Из глаз Зимина брызнули слезы. Он попытался эти слезы вытереть, но руки были связаны, не получилось. Ляжка ликовал.
– И простер он десницу свою и сплющил хлебальник его, – продекламировал Персиваль. – И испещрил его письменами своими, и на челе его высек рунами огненными: «Се раб»…
И всадник Персиваль сделал Зимину «сливу» еще раз.
– У-у-у! – завизжал Зимин. – Хватит!
– Понял ли ты меня, жалкий гоблин, душа перепончатая? – спросил рыцарь Персиваль. – Это хорошо. Твой друг оказался гораздо смышленей. Ты пойми, свинорылый, я против тебя лично ничего не имею, ты мне даже чем-то симпатичен… Мой прошлый денщик удрал, понимаешь, хотя я к нему был добр, как родная мать Тереза Калькуттская. Неблагодарный, я спас его от вампиров… Они, между прочим, у него хотели выпить всю кровь до последней жалкой молекулы… Ну да пусть с ним, пусть идет своим путем и пусть путь его не пересекается с моим путем, потому что если его путь пересечется с моим путем, его путь пресечется незамедлительно. Ух!

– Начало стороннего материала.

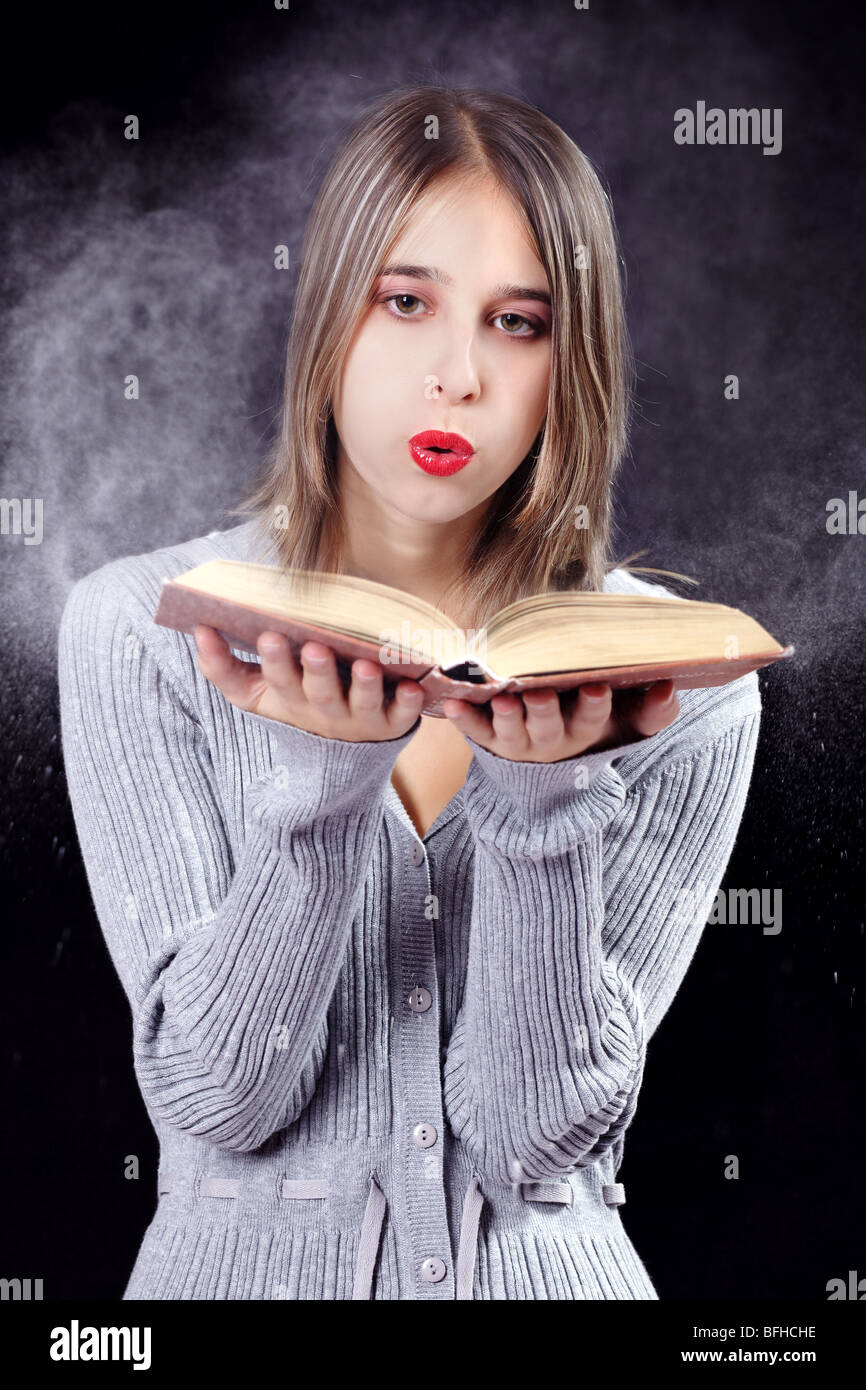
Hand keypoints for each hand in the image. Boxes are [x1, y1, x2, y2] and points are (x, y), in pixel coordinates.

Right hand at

Всадник П. выдохнул. Затем продолжил:
– А без денщика мне никак нельзя, положение не позволяет. Никак. Поэтому начнем с малого – я сейчас тебя освобожу… Не совсем, не совсем, не думай, не обольщайся, только руки и ноги. А цепь на шее мы оставим, так, для порядка…
И Всадник П. с ловкостью опытного работорговца освободил Зимина.
– Ну вот, – удовлетворенно сказал он, – давай теперь, свари мне кофя. И поскорее. А твой упитанный друг пусть обдувает меня опахалом, это мне пристало. А я пока поразмыслю и, может быть, сочиню балладу про героизм и про подвиги…
Всадник Персиваль подозвал коня, снял седельные сумки и извлек из них гамак, лиру, огромную кофемолку и кожаный мешок. После чего он прицепил к ошейнику Зимина цепь, а цепь к дереву, в результате чего Зимин оказался прикован к толстой сосне. Ляжку он привязывать не стал.
Затем Персиваль сунул в руки Зимина кофемолку, а в ноги мешок и сказал:
– Мели кофе, раб. А то пожалеешь, что твоя мать однажды познакомилась с твоим отцом. Если они, конечно, не были братом и сестрой. Мели, сопротивление бесполезно. А ты иди, сломай ветку, да побыстрее.
Персиваль развесил между двумя соснами гамак, возлег в него и стал бряцать на лире и задумчиво петь:
Ужель, ужель в сей славный день
Я не пронзю врага,
Не упадет в зерцало тень
Не сбудется судьба!
Когда б рука была тверда,
Как сталь,
Взошел, взошел бы я тогда
На пьедестал!
Конь захрапел и отошел, Зимин насыпал в мельницу зерен и принялся вращать ручку. Ручка вращалась тяжело, Зимин скоро почувствовал усталость в плечах и подумал, что рабы на кофейных плантациях, наверно, постоянно испытывают боль в передних дельтоидах, от этого они регулярно бунтуют или медленно спиваются.